Na de middelbare school werd Marian toegelaten tot de Yale University, maar ze had niet de middelen om deel te nemen. In 1921 ontving ze echter een muziekbeurs van de National Association of Negro Musicians. Ze was in 1919 in Chicago geweest tijdens de eerste vergadering van de organisatie.
De kerkleden zamelden geld in om Giuseppe Boghetti voor een jaar als stemleraar voor Anderson in te huren; daarna schonk hij zijn diensten. Onder zijn begeleiding trad ze op in Witherspoon Hall in Philadelphia. Hij bleef haar tutor en later haar adviseur tot zijn dood.

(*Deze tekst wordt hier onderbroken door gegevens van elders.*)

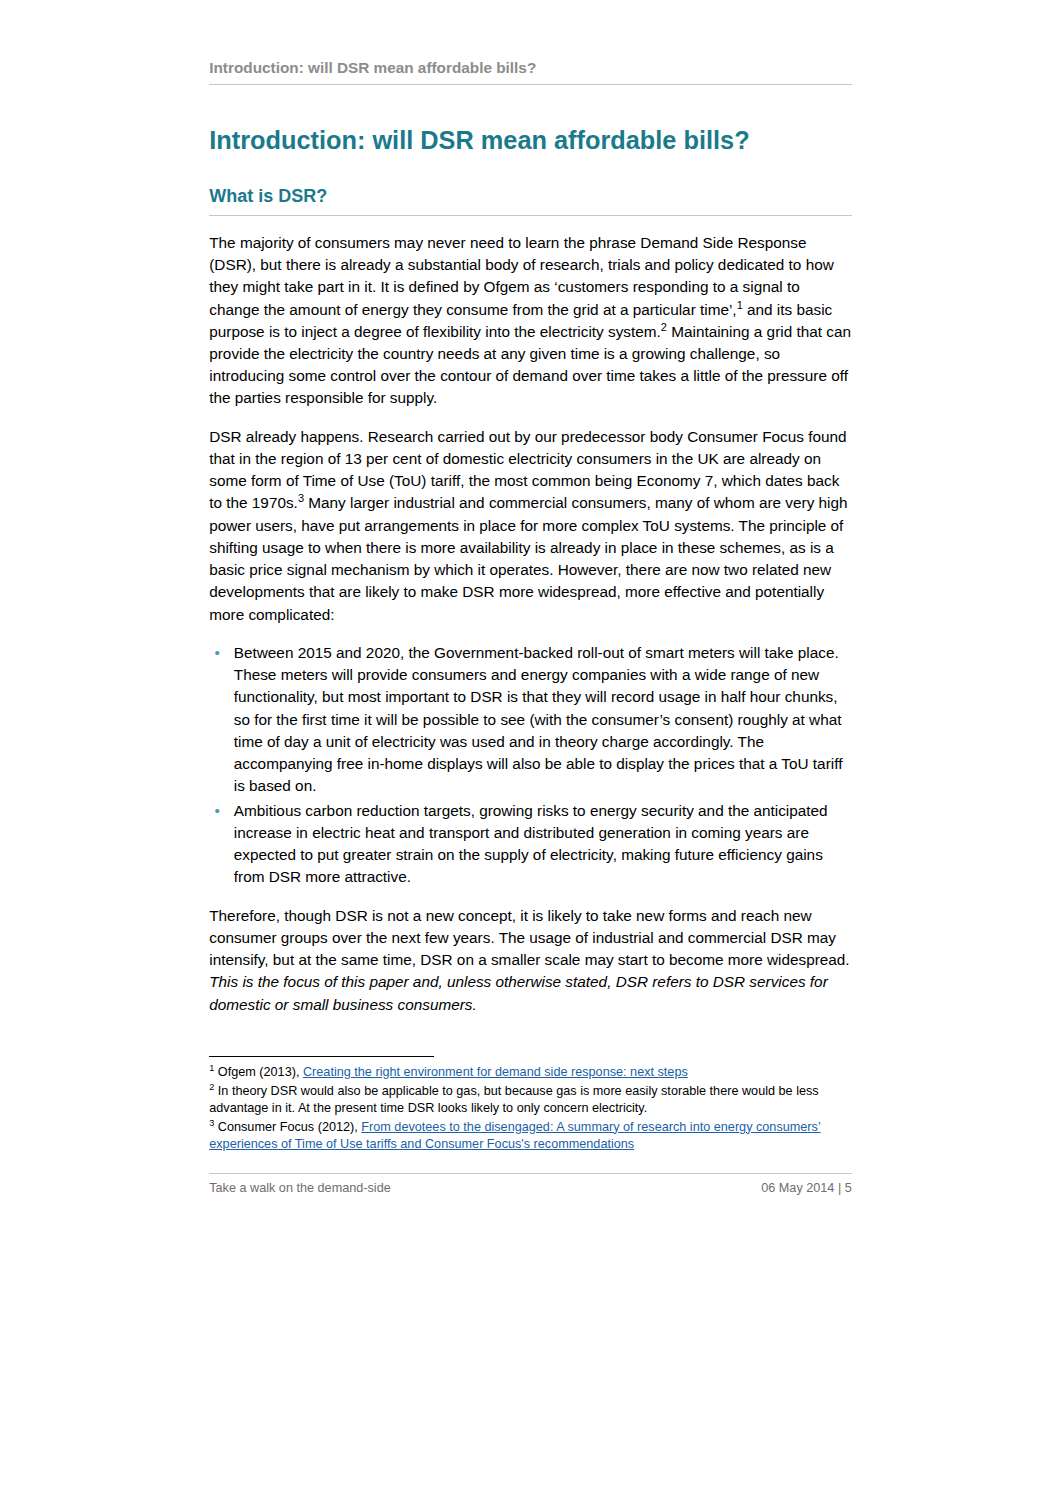Introduction: will DSR mean affordable bills?
Introduction: will DSR mean affordable bills?
What is DSR?
The majority of consumers may never need to learn the phrase Demand Side Response (DSR), but there is already a substantial body of research, trials and policy dedicated to how they might take part in it. It is defined by Ofgem as ‘customers responding to a signal to change the amount of energy they consume from the grid at a particular time’,1 and its basic purpose is to inject a degree of flexibility into the electricity system.2 Maintaining a grid that can provide the electricity the country needs at any given time is a growing challenge, so introducing some control over the contour of demand over time takes a little of the pressure off the parties responsible for supply.
DSR already happens. Research carried out by our predecessor body Consumer Focus found that in the region of 13 per cent of domestic electricity consumers in the UK are already on some form of Time of Use (ToU) tariff, the most common being Economy 7, which dates back to the 1970s.3 Many larger industrial and commercial consumers, many of whom are very high power users, have put arrangements in place for more complex ToU systems. The principle of shifting usage to when there is more availability is already in place in these schemes, as is a basic price signal mechanism by which it operates. However, there are now two related new developments that are likely to make DSR more widespread, more effective and potentially more complicated:
Between 2015 and 2020, the Government-backed roll-out of smart meters will take place. These meters will provide consumers and energy companies with a wide range of new functionality, but most important to DSR is that they will record usage in half hour chunks, so for the first time it will be possible to see (with the consumer’s consent) roughly at what time of day a unit of electricity was used and in theory charge accordingly. The accompanying free in-home displays will also be able to display the prices that a ToU tariff is based on.
Ambitious carbon reduction targets, growing risks to energy security and the anticipated increase in electric heat and transport and distributed generation in coming years are expected to put greater strain on the supply of electricity, making future efficiency gains from DSR more attractive.
Therefore, though DSR is not a new concept, it is likely to take new forms and reach new consumer groups over the next few years. The usage of industrial and commercial DSR may intensify, but at the same time, DSR on a smaller scale may start to become more widespread. This is the focus of this paper and, unless otherwise stated, DSR refers to DSR services for domestic or small business consumers.
1 Ofgem (2013), Creating the right environment for demand side response: next steps
2 In theory DSR would also be applicable to gas, but because gas is more easily storable there would be less advantage in it. At the present time DSR looks likely to only concern electricity.
3 Consumer Focus (2012), From devotees to the disengaged: A summary of research into energy consumers’ experiences of Time of Use tariffs and Consumer Focus's recommendations
Take a walk on the demand-side 06 May 2014 | 5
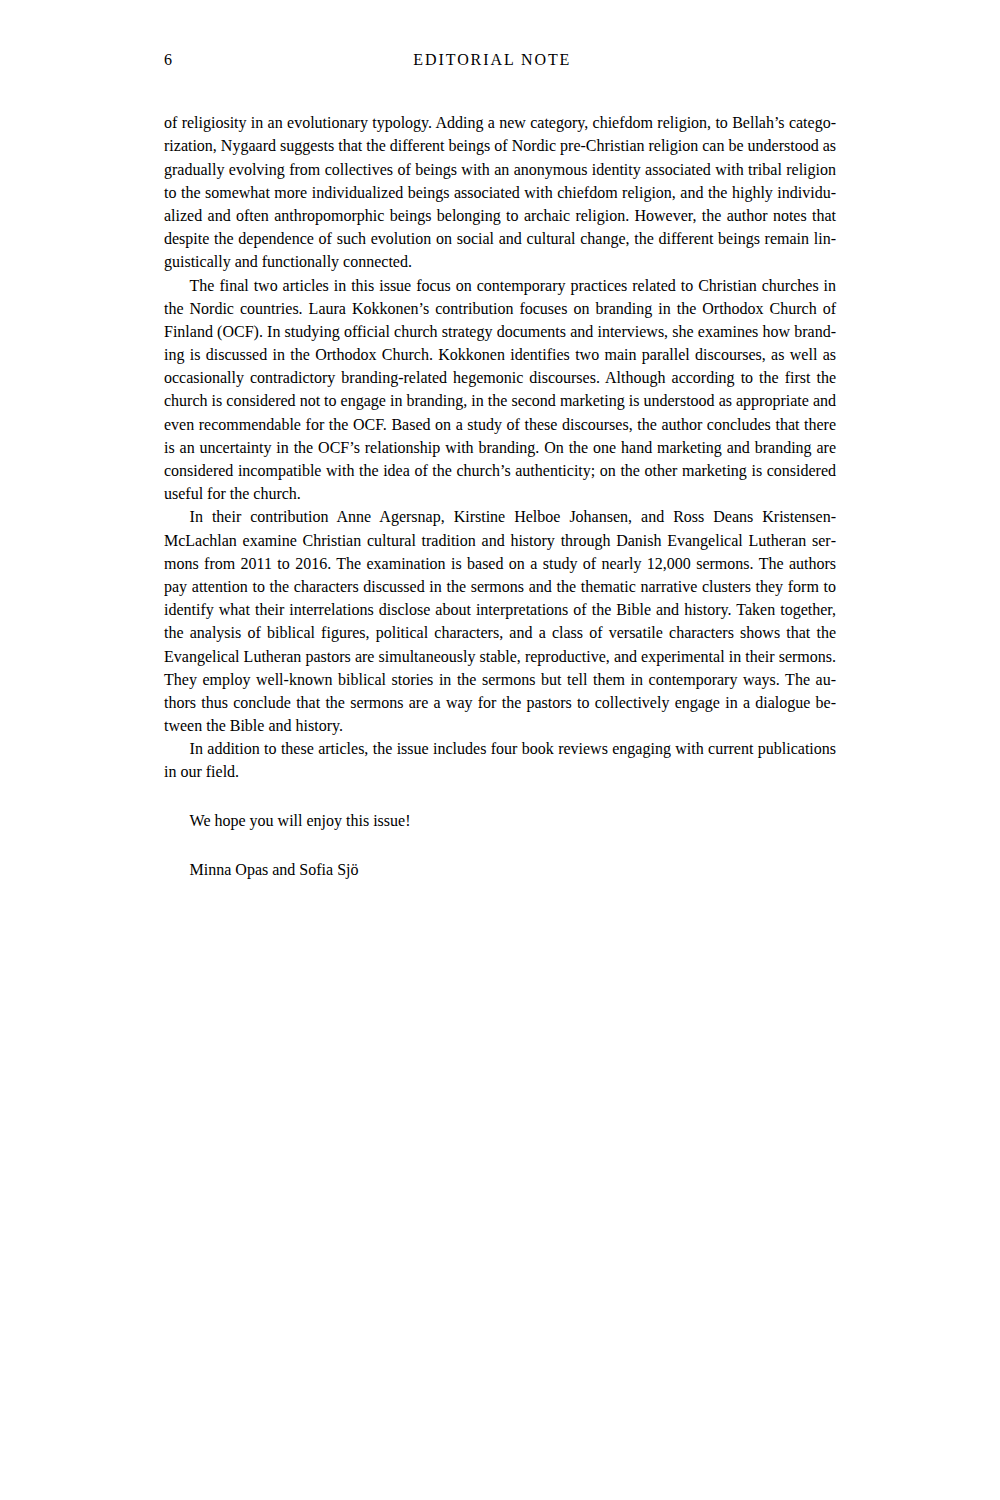6 Editorial Note
of religiosity in an evolutionary typology. Adding a new category, chiefdom religion, to Bellah’s categorization, Nygaard suggests that the different beings of Nordic pre-Christian religion can be understood as gradually evolving from collectives of beings with an anonymous identity associated with tribal religion to the somewhat more individualized beings associated with chiefdom religion, and the highly individualized and often anthropomorphic beings belonging to archaic religion. However, the author notes that despite the dependence of such evolution on social and cultural change, the different beings remain linguistically and functionally connected.
The final two articles in this issue focus on contemporary practices related to Christian churches in the Nordic countries. Laura Kokkonen’s contribution focuses on branding in the Orthodox Church of Finland (OCF). In studying official church strategy documents and interviews, she examines how branding is discussed in the Orthodox Church. Kokkonen identifies two main parallel discourses, as well as occasionally contradictory branding-related hegemonic discourses. Although according to the first the church is considered not to engage in branding, in the second marketing is understood as appropriate and even recommendable for the OCF. Based on a study of these discourses, the author concludes that there is an uncertainty in the OCF’s relationship with branding. On the one hand marketing and branding are considered incompatible with the idea of the church’s authenticity; on the other marketing is considered useful for the church.
In their contribution Anne Agersnap, Kirstine Helboe Johansen, and Ross Deans Kristensen-McLachlan examine Christian cultural tradition and history through Danish Evangelical Lutheran sermons from 2011 to 2016. The examination is based on a study of nearly 12,000 sermons. The authors pay attention to the characters discussed in the sermons and the thematic narrative clusters they form to identify what their interrelations disclose about interpretations of the Bible and history. Taken together, the analysis of biblical figures, political characters, and a class of versatile characters shows that the Evangelical Lutheran pastors are simultaneously stable, reproductive, and experimental in their sermons. They employ well-known biblical stories in the sermons but tell them in contemporary ways. The authors thus conclude that the sermons are a way for the pastors to collectively engage in a dialogue between the Bible and history.
In addition to these articles, the issue includes four book reviews engaging with current publications in our field.
We hope you will enjoy this issue!
Minna Opas and Sofia Sjö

Anderson toerde met Billy King, een Afro-Amerikaanse pianiste die ook als haar manager diende, op scholen en kerken. In 1924 maakte Anderson haar eerste opnamen met de Victor Talking Machine Company. Ze gaf een recital in het stadhuis van New York in 1924 aan een overwegend blank publiek en overwoog haar muzikale carrière te verlaten toen de recensies slecht waren. Maar een verlangen om haar moeder te helpen brengen bracht haar terug op het podium.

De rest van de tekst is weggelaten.